‘You don’t see hitchhikers any more” is a common refrain in much of the developed world.Usually the person making the observation will then recount youthful tales of hitchhiking across continents for which the rose-tinted glow of nostalgia tends to omit the hours they spent stuck in the rain between rides.
This is inevitably followed by a wish to return the favour by picking up hitchhikers, but lamenting their apparent disappearance, the reasons for which are attributed to everything from the availability of cheap cars through to the prevalence of serial-killing psychopaths.
But it’s always slightly odd to hear this familiar refrain from those living in the UAE because anyone who drives through rural areas on any given Friday will know that hitchhiking remains a common form of transport.
This is the only day that farm labourers have off each week and they often travel to the nearest town to attend Friday prayers, buy a few provisions and just to have a change of scenery. Most of the time there is no public transport, so you’ll find them standing beside desolate stretches of highway trying to hitch a ride.
I always try to pick them up when I have room.
Part of this is motivated by wanting to make what are difficult lives a little easier and another is because it offers a rare chance to subvert the way the 200 or so nationalities of people of the UAE tend to live in parallel with each other rather than in contact. Another reason is because unlike many parts of the world, men picking up a hitchhiker here carries no risk worse than having to endure a stilted discussion in whatever fragments of language we have in common.
And of course I need to repay the enormous debt of kindness of drivers on all seven continents who have picked me up when I’d been the one with my thumb out.
One recent Friday galvanised this for me in a way that exemplifies many of the reasons why I like living in the UAE.
This was in the final weeks of Ramadan and I’d been invited to an iftar deep in the dunes of Al Badayer to raise funds for charity. When dusk was called and the fast ended, I hung back from the table heaving with food because, unlike most of those around me, as a non-Muslim I hadn’t been fasting and refraining from drinking for the past 14 hours in the enervating heat of midsummer.
“No, you’re our guest,” one of the hosts said, pushing me forward. “You’re the priority.”
A few hours after this humbling moment, we dunebashed back out to the main road and my friends drove towards Dubai while I headed back to Abu Dhabi.
In Ramadan, many of the farm labourers who head to town each week stay on to have iftar at the main mosque but they then face the invidious task of hitching back to their farms in the dark.
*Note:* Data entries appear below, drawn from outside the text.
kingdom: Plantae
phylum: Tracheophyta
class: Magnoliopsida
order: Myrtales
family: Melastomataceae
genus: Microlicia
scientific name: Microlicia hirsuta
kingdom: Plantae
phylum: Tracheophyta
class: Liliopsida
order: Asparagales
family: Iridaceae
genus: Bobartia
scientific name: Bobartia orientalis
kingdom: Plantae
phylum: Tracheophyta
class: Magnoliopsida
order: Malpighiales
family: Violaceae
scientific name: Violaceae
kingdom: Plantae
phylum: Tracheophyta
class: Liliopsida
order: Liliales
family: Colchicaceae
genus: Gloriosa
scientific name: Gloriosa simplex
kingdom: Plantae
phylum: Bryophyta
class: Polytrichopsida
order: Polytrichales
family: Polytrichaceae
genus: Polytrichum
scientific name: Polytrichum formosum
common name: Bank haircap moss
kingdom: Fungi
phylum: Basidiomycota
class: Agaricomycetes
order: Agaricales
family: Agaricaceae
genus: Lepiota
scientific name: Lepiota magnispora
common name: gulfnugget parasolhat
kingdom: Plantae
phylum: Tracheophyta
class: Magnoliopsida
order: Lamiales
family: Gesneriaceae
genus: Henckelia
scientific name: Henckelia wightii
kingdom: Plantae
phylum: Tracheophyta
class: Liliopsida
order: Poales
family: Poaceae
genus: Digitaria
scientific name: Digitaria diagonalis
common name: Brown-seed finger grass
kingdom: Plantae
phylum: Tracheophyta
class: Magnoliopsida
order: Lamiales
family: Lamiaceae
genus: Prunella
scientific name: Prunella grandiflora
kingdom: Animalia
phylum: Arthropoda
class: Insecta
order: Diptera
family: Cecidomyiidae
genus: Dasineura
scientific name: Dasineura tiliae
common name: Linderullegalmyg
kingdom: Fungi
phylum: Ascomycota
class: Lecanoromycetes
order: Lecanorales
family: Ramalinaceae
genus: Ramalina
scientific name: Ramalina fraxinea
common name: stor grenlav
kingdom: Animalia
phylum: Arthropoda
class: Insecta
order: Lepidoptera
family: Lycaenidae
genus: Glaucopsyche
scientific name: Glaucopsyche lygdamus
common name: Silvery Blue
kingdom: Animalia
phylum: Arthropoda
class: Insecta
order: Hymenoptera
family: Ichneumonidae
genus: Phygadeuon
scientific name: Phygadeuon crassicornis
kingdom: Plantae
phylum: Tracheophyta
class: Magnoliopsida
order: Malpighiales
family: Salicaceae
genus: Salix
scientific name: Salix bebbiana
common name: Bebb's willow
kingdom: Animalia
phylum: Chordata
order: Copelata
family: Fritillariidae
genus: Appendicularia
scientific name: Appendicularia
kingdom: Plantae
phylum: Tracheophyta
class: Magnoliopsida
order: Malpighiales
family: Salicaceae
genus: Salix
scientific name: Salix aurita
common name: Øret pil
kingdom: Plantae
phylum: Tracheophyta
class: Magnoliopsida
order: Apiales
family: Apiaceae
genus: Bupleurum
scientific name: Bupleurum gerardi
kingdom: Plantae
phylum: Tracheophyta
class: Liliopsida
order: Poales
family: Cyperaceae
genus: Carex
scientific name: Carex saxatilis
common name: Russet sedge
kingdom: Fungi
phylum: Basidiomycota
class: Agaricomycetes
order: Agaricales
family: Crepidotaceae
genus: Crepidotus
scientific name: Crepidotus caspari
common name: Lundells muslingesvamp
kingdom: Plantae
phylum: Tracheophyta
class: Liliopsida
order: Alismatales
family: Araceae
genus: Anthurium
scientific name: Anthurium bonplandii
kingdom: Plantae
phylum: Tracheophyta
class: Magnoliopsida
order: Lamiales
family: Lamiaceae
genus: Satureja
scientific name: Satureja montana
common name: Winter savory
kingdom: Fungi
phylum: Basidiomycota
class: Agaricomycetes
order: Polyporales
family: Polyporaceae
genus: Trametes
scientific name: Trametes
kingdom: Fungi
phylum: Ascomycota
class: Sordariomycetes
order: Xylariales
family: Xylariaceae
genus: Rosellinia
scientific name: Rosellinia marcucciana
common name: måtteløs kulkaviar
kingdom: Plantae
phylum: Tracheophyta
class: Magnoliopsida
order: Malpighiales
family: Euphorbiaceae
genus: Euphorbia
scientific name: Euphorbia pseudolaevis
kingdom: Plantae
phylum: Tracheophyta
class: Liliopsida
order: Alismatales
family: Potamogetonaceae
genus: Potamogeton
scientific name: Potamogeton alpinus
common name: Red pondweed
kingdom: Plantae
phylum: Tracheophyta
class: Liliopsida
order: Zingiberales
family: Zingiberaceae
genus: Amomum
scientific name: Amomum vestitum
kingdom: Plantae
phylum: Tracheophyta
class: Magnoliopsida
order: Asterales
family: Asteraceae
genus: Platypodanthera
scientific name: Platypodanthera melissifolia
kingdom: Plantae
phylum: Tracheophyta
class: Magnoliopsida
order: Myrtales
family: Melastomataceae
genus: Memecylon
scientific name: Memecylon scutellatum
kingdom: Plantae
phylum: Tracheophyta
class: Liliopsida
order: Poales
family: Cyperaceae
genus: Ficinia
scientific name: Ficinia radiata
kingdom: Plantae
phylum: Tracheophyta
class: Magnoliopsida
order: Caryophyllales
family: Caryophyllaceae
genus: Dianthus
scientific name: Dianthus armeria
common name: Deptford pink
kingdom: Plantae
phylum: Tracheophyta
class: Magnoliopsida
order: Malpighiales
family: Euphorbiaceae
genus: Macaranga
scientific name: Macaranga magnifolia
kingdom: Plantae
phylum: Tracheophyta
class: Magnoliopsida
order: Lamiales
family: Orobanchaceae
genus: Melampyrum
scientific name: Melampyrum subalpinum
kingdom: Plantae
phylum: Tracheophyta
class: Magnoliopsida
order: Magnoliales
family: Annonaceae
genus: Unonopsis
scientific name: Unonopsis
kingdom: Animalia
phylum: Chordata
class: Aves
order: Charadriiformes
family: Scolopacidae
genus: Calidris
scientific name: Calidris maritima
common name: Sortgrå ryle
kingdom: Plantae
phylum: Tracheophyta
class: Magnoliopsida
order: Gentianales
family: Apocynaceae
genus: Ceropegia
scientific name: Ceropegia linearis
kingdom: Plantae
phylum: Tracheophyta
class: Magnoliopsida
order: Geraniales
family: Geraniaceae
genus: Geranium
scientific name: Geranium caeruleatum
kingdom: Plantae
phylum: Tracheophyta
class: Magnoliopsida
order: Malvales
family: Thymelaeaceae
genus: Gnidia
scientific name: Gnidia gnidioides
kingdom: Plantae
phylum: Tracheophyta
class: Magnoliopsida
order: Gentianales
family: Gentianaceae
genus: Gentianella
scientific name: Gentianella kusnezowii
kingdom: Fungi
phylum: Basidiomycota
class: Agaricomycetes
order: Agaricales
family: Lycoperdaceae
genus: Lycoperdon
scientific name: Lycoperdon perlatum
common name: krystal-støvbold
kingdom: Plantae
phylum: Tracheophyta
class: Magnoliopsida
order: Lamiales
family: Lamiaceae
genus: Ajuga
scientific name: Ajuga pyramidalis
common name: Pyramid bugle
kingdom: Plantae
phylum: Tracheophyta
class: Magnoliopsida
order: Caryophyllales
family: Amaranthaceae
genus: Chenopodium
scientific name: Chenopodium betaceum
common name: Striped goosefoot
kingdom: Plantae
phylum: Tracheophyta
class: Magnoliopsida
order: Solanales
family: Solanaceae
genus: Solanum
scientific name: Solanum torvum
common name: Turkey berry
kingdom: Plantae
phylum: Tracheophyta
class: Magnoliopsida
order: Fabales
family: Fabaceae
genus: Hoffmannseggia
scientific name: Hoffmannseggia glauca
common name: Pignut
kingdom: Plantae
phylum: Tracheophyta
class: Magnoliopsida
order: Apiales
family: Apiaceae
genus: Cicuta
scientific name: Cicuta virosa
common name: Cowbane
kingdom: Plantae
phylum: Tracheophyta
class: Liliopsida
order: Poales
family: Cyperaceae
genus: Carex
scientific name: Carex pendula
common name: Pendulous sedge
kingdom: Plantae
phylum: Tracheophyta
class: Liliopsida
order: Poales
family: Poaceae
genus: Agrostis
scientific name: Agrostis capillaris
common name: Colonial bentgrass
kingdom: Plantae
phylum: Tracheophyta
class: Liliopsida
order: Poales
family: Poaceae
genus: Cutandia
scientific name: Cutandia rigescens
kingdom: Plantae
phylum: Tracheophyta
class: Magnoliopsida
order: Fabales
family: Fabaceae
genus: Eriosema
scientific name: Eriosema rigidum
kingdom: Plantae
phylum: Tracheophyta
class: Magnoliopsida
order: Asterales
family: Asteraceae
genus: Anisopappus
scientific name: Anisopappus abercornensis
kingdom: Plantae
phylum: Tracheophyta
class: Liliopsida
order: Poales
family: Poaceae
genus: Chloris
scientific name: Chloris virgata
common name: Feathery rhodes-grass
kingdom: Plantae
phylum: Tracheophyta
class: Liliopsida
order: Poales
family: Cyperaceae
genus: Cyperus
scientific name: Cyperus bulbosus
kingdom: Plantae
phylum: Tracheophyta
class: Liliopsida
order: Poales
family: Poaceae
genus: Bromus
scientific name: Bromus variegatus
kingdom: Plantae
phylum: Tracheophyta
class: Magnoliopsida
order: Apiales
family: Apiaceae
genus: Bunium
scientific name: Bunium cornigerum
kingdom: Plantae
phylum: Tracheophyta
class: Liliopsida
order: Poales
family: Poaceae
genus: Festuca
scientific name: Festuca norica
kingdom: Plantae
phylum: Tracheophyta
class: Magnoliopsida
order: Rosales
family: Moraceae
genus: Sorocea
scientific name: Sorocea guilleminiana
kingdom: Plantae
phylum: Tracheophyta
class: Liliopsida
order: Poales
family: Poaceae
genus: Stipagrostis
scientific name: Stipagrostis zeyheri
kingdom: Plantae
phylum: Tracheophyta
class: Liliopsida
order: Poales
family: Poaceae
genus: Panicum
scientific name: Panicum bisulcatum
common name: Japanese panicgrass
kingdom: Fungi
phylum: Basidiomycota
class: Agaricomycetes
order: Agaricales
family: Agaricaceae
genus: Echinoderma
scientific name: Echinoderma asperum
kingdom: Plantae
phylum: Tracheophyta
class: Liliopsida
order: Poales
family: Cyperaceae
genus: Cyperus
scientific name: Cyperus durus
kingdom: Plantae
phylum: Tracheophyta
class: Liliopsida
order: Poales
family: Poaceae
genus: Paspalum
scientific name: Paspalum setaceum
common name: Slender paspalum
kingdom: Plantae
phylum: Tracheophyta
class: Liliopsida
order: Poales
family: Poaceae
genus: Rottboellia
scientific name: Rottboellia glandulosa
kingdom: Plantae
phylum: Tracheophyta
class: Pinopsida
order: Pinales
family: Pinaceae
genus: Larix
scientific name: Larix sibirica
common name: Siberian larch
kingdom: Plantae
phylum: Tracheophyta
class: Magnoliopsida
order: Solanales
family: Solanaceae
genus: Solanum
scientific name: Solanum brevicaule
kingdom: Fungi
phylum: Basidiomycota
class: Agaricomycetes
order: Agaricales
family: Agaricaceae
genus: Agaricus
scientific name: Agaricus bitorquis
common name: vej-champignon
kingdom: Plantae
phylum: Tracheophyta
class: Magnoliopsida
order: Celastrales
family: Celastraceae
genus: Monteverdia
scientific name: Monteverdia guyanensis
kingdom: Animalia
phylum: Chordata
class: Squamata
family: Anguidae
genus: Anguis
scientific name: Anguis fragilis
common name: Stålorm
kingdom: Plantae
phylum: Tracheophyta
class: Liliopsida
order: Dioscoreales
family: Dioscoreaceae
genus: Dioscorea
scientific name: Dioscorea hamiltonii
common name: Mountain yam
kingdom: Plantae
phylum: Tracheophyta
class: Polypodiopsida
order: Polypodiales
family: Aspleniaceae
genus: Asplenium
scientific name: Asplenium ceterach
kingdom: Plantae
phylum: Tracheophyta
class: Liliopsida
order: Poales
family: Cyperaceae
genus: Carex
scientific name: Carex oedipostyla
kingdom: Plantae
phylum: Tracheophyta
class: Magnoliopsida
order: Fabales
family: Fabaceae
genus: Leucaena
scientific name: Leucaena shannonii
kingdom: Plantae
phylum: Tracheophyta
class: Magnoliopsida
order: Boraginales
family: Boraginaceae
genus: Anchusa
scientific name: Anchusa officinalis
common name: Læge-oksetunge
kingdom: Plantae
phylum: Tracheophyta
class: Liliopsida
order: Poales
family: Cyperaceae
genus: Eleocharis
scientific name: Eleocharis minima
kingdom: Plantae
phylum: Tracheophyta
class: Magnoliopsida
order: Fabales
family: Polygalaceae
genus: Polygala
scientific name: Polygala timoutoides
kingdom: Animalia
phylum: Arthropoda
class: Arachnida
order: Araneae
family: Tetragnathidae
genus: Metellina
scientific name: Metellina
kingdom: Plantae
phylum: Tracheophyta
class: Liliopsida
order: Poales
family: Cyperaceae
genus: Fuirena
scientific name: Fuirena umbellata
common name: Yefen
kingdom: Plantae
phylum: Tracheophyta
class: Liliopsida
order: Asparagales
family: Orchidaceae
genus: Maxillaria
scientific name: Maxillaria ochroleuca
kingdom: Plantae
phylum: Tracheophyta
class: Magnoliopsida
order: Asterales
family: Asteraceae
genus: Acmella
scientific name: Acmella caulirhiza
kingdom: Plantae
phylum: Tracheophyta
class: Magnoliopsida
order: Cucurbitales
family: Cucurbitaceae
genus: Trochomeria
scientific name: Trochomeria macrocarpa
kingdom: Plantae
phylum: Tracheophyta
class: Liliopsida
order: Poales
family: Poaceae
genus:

I picked up the first two Bangladeshi hitchhikers outside Madam then stopped to pick up their colleague, who’d begun walking the 20km or so towards their farm outside Shwaib. It was difficult hitchhiking, they explained, and many Fridays they ended up walking all the way back.
Within a few kilometres of dropping them off, I found two more – a Nepali and a Pakistani – and took them to the Al Ain-Dubai road. Then another from Al Hayer to Nahel and one more from Sweihan to a farm about 8km out of town.
The eighth hitchhiker was a Pashtun man at the Adnoc near Zayed Military City and was heading to his labour camp on Saadiyat island, a distance of probably more than 50km. On foot, he had no chance of getting back before suhour, which would have prevented him eating and drinking before the working day began.
I dropped him off in Abu Dhabi at the bus stop outside Carrefour on Airport Road from which I knew Saadiyat buses left, gave him the fare and suggested he take the bus.
I went in to pick up a few groceries then came out expecting to see him still waiting and was ready to drive him to Saadiyat island as a way of repaying a tiny fraction of the kindnesses I had encountered from my iftar colleagues and from previous hitchhiking experiences.
He was nowhere to be seen. I still don’t know if he caught a bus or set off on foot but even after collecting eight hitchhikers I was still far from even beginning to pay off the karmic debt I owe by paying it forward to some of the least affluent of those with whom I share life in the UAE.